■ Page extract:
━━━━━━━━

A day rarely goes by without an article or research paper on climate change, sustainability or some other topic related to environmental, social or governance issues.

For institutional investors, it's a veritable golden age of ESG investing, with more investment dollars flowing to these strategies, more money managers embracing the themes, and more companies and governments taking action to help build a better world. For instance, over 1,800 signatories representing approximately $70 trillion have signed on to the Principles for Responsible Investment, pledging to incorporate ESG issues into their investment practice.

But therein lies the problem: With the pledges to integrate ESG into investment strategies so prevalent, is there a better way to benefit more directly from the world's transition toward sustainability, one that produces dependable rates of risk-adjusted return?

Martin Grosskopf, MBA, MES
VP & Portfolio Manager
AGF Investments Inc.

At AGF Management Ltd., Martin Grosskopf, portfolio manager and director of sustainable investing, focuses on four broad sustainable themes: energy and power technologies, waste management and pollution control, water and wastewater solutions, and health and wellbeing.

━━━━━━━━

■ Exercise goal:
In the ESG investing excerpt, what sustainable themes does Martin Grosskopf focus on? These items are drawn from a different source than the ESG investing excerpt.

■ Items from a collection:

━━━━━━━━

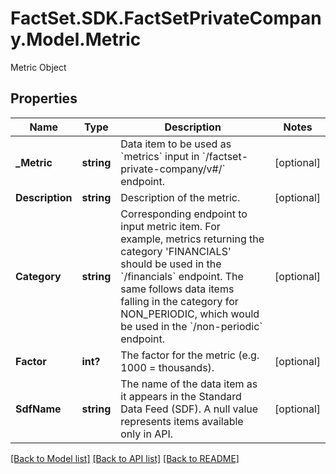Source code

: # FactSet.SDK.FactSetPrivateCompany.Model.Metric
Metric Object

## Properties

Name | Type | Description | Notes
------------ | ------------- | ------------- | -------------
**_Metric** | **string** | Data item to be used as &#x60;metrics&#x60; input in &#x60;/factset-private-company/v#/&#x60; endpoint. | [optional] 
**Description** | **string** | Description of the metric. | [optional] 
**Category** | **string** | Corresponding endpoint to input metric item. For example, metrics returning the category &#39;FINANCIALS&#39; should be used in the &#x60;/financials&#x60; endpoint. The same follows data items falling in the category for NON_PERIODIC, which would be used in the &#x60;/non-periodic&#x60; endpoint. | [optional] 
**Factor** | **int?** | The factor for the metric (e.g. 1000 &#x3D; thousands). | [optional] 
**SdfName** | **string** | The name of the data item as it appears in the Standard Data Feed (SDF). A null value represents items available only in API. | [optional] 

[[Back to Model list]](../README.md#documentation-for-models) [[Back to API list]](../README.md#documentation-for-api-endpoints) [[Back to README]](../README.md)

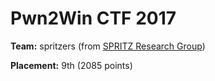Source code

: # Pwn2Win CTF 2017

**Team:** spritzers (from [SPRITZ Research Group](http://spritz.math.unipd.it/))

**Placement:** 9th (2085 points)
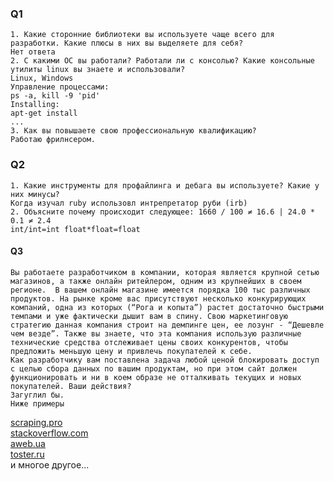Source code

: ### Q1
    1. Какие сторонние библиотеки вы используете чаще всего для разработки. Какие плюсы в них вы выделяете для себя?
    Нет ответа
    2. C какими OС вы работали? Работали ли с консолью? Какие консольные утилиты linux вы знаете и использовали? 
    Linux, Windows
    Управление процессами:
    ps -a, kill -9 'pid'
    Installing:
    apt-get install
    ...
    3. Как вы повышаете свою профессиональную квалификацию?
    Работаю фрилнсером.
### Q2
    1. Какие инструменты для профайлинга и дебага вы используете? Какие у них минусы?
    Когда изучал ruby использовл интрепретатор руби (irb)
    2. Объясните почему происходит следующее: 1660 / 100 ≠ 16.6 | 24.0 * 0.1 ≠ 2.4
    int/int=int float*float=float
#### Q3
    Вы работаете разработчиком в компании, которая является крупной сетью магазинов, а также онлайн ритейлером, одним из крупнейших в своем регионе.  В вашем онлайн магазине имеется порядка 100 тыс различных продуктов. На рынке кроме вас присутствуют несколько конкурирующих компаний, одна из которых (“Рога и копыта”) растет достаточно быстрыми темпами и уже фактически дышит вам в спину. Свою маркетинговую стратегию данная компания строит на демпинге цен, ее лозунг - “Дешевле чем везде”. Также вы знаете, что эта компания использую различные технические средства отслеживает цены своих конкурентов, чтобы предложить меньшую цену и привлечь покупателей к себе. 
    Как разработчику вам поставлена задача любой ценой блокировать доступ с целью сбора данных по вашим продуктам, но при этом сайт должен функционировать и ни в коем образе не отталкивать текущих и новых покупателей. Ваши действия?
    Загуглил бы.
    Ниже примеры 
[scraping.pro](http://scraping.pro/7-ways-protect-website-scraping-bypass-protection/)  
[stackoverflow.com](https://stackoverflow.com/questions/3161548/how-do-i-prevent-site-scraping)  
[aweb.ua](https://aweb.ua/advices/2013-01-15)  
[toster.ru](https://toster.ru/q/91609)  
и многое другое...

━━━━━━━━

■ Finished exercise:
- Energy and power technologies
- Waste management and pollution control
- Water and wastewater solutions
- Health and wellbeing